* [RECORDS SHOWN]:
******
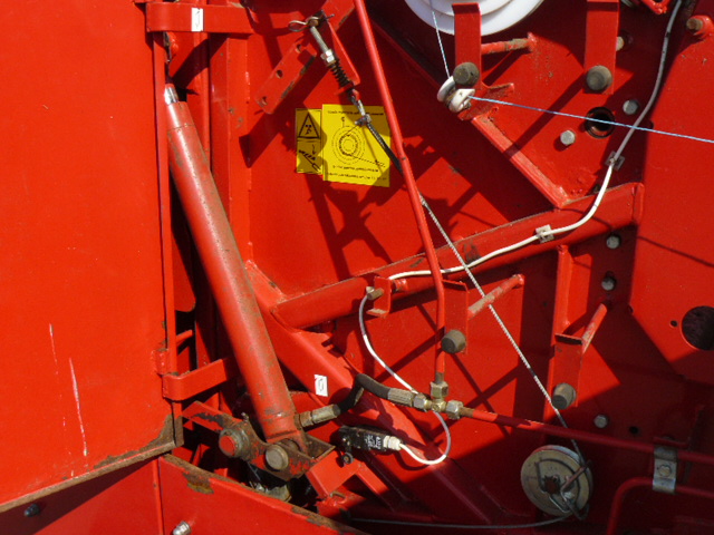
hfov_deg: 51.4
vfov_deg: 39.7
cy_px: 268
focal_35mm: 36
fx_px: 743
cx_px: 357
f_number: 5.6
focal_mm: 6
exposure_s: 1/320
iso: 100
******
Only the lines from the one containing "focal_35mm: 36" through the final line of the material should be printed, each word for word. Both of those lines count.

* [RESULT]:
focal_35mm: 36
fx_px: 743
cx_px: 357
f_number: 5.6
focal_mm: 6
exposure_s: 1/320
iso: 100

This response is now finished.